There are currently four liquefied natural gas, or LNG, terminals on the U.S. mainland--and energy companies are awaiting approval of 15 new sites. Not so fast, say residents in the proposed new areas, citing fears that flammable LNG tankers could become terrorist targets. A recent government study found that an attack could cause an explosion capable of searing the flesh of people as far as a mile away and of significantly damaging structures. A blast wouldn't "even give you enough time to carry out an evacuation plan," says Bry Myown of Long Beach (Calif.) Citizens for Utility Reform, which for over a year has been protesting a plan to put an LNG facility in the busy Port of Long Beach. Other sites being eyed: Providence, R.I.; Long Island Sound, N.Y., and Corpus Christi, Texas.

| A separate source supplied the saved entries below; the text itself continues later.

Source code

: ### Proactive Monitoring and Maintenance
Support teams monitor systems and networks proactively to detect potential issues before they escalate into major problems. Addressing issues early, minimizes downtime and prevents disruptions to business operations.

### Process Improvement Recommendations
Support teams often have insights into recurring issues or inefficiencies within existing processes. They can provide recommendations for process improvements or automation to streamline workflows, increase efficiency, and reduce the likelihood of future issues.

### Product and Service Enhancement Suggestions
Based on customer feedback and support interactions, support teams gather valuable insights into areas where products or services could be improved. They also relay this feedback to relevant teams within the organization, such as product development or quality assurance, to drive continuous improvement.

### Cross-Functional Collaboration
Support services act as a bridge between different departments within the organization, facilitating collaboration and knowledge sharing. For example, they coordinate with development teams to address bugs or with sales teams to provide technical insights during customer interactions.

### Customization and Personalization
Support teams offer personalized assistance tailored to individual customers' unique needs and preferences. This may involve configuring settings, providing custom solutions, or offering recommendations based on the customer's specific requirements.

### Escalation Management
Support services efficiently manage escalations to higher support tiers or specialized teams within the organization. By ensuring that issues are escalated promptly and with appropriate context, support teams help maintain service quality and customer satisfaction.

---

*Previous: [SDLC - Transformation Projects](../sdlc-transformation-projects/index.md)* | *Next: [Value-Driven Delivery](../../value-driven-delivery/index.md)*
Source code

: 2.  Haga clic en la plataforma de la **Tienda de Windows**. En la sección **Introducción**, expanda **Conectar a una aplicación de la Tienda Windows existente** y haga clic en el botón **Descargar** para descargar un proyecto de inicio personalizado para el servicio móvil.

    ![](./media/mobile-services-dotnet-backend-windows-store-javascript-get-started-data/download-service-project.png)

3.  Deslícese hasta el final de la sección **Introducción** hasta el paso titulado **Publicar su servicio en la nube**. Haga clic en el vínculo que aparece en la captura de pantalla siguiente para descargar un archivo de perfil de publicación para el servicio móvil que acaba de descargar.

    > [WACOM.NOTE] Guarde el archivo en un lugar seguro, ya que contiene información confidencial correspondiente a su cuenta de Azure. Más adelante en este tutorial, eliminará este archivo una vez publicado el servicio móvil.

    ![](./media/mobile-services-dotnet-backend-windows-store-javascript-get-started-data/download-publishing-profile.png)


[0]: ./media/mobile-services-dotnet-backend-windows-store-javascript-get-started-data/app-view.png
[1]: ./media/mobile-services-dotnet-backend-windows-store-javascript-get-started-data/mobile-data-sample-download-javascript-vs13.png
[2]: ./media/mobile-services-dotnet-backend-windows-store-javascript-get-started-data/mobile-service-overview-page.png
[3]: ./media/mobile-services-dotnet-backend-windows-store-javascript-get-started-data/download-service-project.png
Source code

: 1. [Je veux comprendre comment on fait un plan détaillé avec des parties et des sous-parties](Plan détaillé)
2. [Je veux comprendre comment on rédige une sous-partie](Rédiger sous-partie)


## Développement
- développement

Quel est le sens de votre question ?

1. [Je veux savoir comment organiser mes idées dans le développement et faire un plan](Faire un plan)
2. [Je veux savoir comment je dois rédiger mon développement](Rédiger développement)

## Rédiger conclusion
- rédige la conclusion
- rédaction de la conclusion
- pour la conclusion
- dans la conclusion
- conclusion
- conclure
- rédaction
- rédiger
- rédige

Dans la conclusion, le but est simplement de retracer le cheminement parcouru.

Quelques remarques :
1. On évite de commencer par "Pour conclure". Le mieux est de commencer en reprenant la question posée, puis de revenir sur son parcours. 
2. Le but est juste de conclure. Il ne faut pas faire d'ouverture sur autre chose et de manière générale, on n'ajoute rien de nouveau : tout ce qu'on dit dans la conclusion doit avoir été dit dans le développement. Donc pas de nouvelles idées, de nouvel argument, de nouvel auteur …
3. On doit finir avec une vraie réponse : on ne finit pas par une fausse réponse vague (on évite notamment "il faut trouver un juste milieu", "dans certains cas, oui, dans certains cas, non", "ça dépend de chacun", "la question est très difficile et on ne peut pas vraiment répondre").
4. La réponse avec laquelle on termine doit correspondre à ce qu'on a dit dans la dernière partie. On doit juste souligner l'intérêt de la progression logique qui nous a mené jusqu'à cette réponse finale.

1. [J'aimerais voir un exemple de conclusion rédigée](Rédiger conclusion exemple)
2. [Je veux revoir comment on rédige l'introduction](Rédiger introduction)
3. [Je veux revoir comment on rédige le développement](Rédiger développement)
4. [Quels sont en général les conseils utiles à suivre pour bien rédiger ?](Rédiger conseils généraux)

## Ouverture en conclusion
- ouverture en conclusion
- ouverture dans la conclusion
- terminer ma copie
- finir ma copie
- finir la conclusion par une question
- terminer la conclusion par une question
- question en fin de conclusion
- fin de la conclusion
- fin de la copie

Activists like Myown have slowed the proliferation of LNG terminals, arguing that the hubs should be built offshore or in isolated, sparsely populated areas. They note potential terrorist strikes and, also, the ease with which an Algerian--later convicted in a plot to detonate a bomb on New Year's Eve 1999--entered the United States on an LNG tanker. They say that state and local officials should decide where to place LNG terminals. But the House, in its energy bill, gives the feds the power. "We're not even ready to face the consequences of a terrorist shooting a shoulder-fired missile into one of these highly flammable tankers," says Jeff Duncan, a spokesman for Democratic Rep. Edward Markey of Massachusetts, who is pushing for local control. "This could create a disaster we can't even comprehend."
This story appears in the June 6, 2005 print edition of U.S. News & World Report.